Rachel Klein optimistically tries to ignore the Nazis as they invade Amsterdam in May of 1940. Her city has been a safe space for Jewish people, but when her beloved Gentile boyfriend must leave instead of being arrested by the Nazis, she realizes her life is being turned upside down. After eighteen months of delivering papers to the underground without the Nazis' knowledge and danger increasing everyday, Rachel encourages her parents to go into hiding with her. The basement where they take refuge is the last place she would expect to find new love, but she does.
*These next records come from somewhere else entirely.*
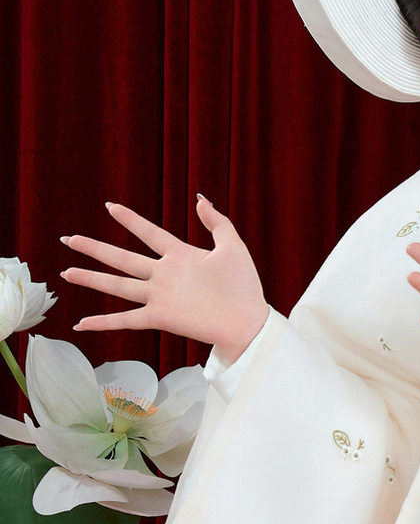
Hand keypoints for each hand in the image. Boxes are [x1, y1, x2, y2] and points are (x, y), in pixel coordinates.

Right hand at [63, 197, 270, 365]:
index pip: (149, 233)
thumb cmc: (244, 287)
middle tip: (70, 239)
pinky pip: (126, 320)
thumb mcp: (233, 247)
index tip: (110, 206)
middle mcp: (164, 275)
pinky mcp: (160, 318)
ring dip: (91, 279)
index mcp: (181, 256)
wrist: (248, 321)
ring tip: (67, 272)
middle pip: (122, 258)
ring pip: (118, 285)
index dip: (130, 220)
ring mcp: (160, 297)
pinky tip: (82, 324)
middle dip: (95, 248)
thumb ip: (217, 223)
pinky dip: (103, 323)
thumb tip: (200, 199)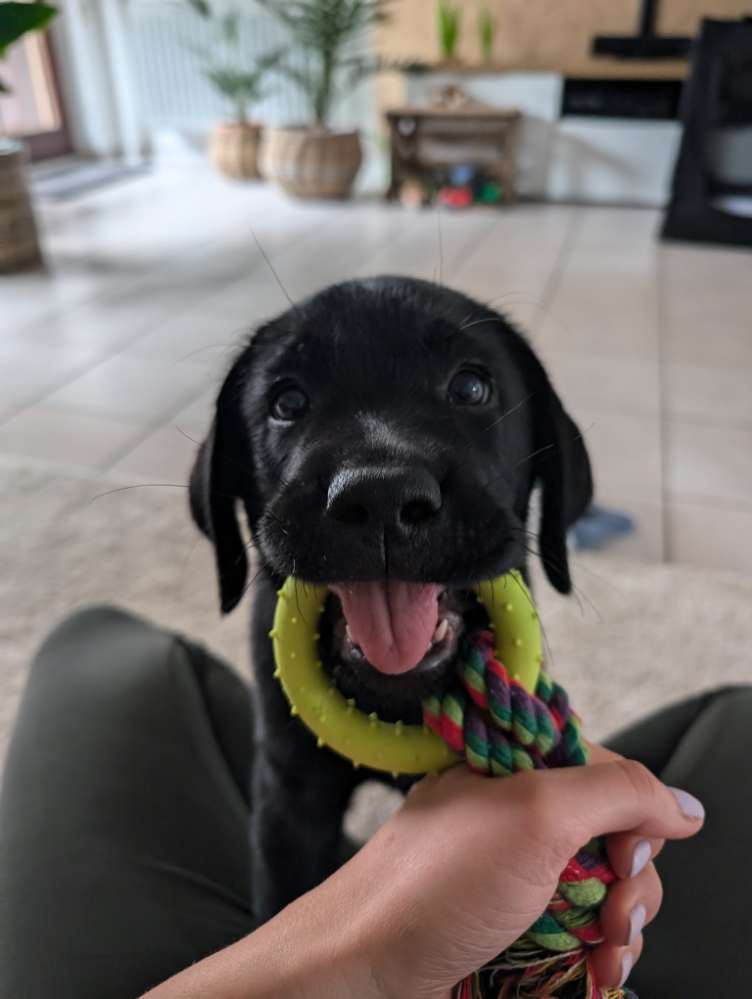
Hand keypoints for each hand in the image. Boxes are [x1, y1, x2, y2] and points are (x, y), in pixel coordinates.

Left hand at [330, 755, 703, 998]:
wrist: (361, 972)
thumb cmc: (431, 886)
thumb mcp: (532, 817)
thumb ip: (615, 793)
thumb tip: (681, 804)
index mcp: (512, 768)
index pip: (603, 770)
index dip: (630, 813)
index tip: (625, 854)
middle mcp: (514, 815)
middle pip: (611, 837)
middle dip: (631, 883)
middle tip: (615, 919)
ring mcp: (511, 874)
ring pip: (599, 891)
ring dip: (620, 930)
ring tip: (605, 960)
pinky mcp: (509, 925)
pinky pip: (574, 934)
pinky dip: (596, 958)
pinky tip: (597, 978)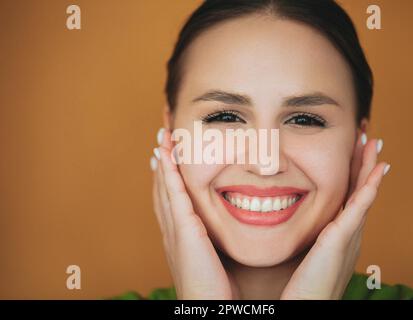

This novel demonstrates that bravery and love can help to conquer even the most hopeless situations.

2. The Girl from Venice by Martin Cruz Smith

In the city of La Serenissima, the people of Italy fear invasion of the Nazis in 1945. One night a fisherman named Cenzo finds a young woman’s body floating in the water and discovers she is still alive. Guilia is an Italian Jew who escaped the Nazi organization Wehrmacht SS, and is determined to find her family. This meeting thrusts both of them into an unexpected journey during wartime with unforeseen dangers around every corner.

3. Another Brooklyn by Jacqueline Woodson

Following the death of her mother, eleven-year-old August and her family move to Brooklyn in the 1970s. Dealing with the denial of her mother’s death, she finds refuge and acceptance in a clique of girls named Angela, Gigi and Sylvia. With ever-present sexual abuse, drugs pouring into the neighborhood and the threat of pregnancy or Child Protective Services, this haunting life tale illustrates the intersecting beauty and horrors of Brooklyn while experiencing girlhood.

4. Root, Petal, Thorn by Ella Joy Olsen

Ivy Baygren is living a dream come true as her and her husband Adam purchase a captivatingly beautiful bungalow called the Emmeline Rose in Salt Lake City, Utah. Ivy envisions their family living happily ever after, until Adam unexpected dies. Trying to remain strong for her two kids, Ivy takes on all the home improvement projects her and Adam planned to do. Along the way she uncovers clues about previous occupants of her home. The stories behind the women who inhabited the home before her help Ivy to uncover her own story and learn that it’s possible to blossom in times of sorrow.

5. The Underground Railroad by Colson Whitehead

Cora is a young slave living on a plantation in Georgia approaching womanhood, where even greater pain awaits her. She is an outcast even among her fellow Africans, but when Caesar arrives from Virginia, he tells Cora about the Underground Railroad. They decide to take a relentlessly dangerous risk and escape. Things get even worse when Cora kills a young white boy trying to capture her. As the two seek freedom up North, the malicious slave catcher, Ridgeway, is hunting them. This adventurous tale paints a portrait of a cruel history and a young woman’s determination to escape the suffocating bondage that was chattel slavery.